-------- Text excerpt --------
“The Man Who Loved Dogs” by Leonardo Padura
Recommended by Karen Petrone, director of the Cooperative for the Humanities and Social Sciences and professor in the Department of History in the College of Arts and Sciences
I’m thoroughly enjoying a book that I received as a gift from my wonderful colleague in Mexican history, Francie Chassen-Lopez. It should come as no surprise that historians love to read historical novels! “The Man Who Loved Dogs,” by Cuban novelist Leonardo Padura, was first published in Spain in 2009, and then in English translation in 2014. The novel is set in numerous places: the Soviet Union, Spain, France, Mexico and Cuba. Two of the main characters are real historical figures: Leon Trotsky, the exiled Soviet leader and rival to Stalin whom Stalin had assassinated in 1940, and Ramon Mercader, Trotsky's assassin. The third character is fictional: the Cuban writer Iván Cárdenas Maturell, whose career was destroyed when he wrote a story deemed counterrevolutionary by the Cuban government, and who meets Mercader in his secret Cuban exile. This beautifully written novel, based on extensive historical research, imagines the interior lives and moral struggles of each of these three men in a complex and compelling way — it’s very gripping.
--------
> [Task to carry out]
Answer from the book recommendation above:
(a) In which department is Karen Petrone a professor?
(b) Who gave her the novel as a gift?
(c) In what year was the English translation published?
-------- Material supplied --------
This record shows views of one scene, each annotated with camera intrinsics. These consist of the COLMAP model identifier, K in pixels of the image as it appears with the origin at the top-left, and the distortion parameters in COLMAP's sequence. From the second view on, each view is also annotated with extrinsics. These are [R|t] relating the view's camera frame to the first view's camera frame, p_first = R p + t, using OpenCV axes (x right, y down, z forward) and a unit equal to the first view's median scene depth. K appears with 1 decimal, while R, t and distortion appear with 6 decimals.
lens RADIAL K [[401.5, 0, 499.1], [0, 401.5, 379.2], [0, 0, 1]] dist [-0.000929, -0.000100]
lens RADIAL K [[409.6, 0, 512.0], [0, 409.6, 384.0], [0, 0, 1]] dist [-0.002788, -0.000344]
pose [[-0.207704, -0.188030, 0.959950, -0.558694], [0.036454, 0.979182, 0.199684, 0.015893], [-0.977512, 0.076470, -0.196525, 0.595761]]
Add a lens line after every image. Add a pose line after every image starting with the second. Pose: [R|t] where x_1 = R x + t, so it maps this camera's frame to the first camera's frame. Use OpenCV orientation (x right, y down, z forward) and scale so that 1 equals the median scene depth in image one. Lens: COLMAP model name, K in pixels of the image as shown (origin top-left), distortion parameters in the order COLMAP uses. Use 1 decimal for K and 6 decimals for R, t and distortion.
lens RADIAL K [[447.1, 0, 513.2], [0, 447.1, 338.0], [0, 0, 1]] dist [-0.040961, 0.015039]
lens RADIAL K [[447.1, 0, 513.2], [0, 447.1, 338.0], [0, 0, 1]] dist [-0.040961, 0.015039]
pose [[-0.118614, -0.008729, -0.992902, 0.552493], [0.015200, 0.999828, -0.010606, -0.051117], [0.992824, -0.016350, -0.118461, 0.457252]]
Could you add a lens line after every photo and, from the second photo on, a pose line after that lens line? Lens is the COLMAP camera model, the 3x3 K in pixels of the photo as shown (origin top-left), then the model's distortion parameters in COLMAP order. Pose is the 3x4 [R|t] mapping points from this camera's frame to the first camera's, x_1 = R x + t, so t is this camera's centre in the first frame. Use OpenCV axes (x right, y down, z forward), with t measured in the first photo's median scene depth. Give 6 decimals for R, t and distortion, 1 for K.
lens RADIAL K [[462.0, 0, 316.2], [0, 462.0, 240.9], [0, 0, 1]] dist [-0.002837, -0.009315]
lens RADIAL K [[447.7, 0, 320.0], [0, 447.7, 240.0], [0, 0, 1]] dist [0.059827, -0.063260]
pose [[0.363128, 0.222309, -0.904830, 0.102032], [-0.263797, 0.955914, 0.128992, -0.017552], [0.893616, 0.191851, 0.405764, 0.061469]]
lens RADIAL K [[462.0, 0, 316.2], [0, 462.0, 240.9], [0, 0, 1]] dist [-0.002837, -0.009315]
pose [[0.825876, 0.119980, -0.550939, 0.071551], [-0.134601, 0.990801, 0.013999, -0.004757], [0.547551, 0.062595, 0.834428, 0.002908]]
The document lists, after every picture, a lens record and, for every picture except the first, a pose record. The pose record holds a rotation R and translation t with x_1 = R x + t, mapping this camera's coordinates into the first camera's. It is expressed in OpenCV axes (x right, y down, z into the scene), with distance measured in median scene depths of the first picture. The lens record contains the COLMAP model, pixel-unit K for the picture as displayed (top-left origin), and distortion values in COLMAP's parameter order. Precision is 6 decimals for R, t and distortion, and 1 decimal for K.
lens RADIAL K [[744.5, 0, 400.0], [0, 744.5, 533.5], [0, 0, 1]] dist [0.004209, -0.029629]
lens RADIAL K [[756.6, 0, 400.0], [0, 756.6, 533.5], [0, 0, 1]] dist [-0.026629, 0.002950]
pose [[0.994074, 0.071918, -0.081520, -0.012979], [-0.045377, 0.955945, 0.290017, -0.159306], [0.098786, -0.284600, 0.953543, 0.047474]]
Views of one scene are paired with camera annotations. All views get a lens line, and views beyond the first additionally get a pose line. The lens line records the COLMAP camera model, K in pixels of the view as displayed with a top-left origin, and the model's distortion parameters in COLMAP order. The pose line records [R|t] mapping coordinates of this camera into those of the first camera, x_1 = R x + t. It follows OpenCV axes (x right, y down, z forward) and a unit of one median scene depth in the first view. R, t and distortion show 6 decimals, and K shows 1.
--------
> [Exercise solution]
(a) The Department of History in the College of Arts and Sciences
(b) Francie Chassen-Lopez
(c) 2014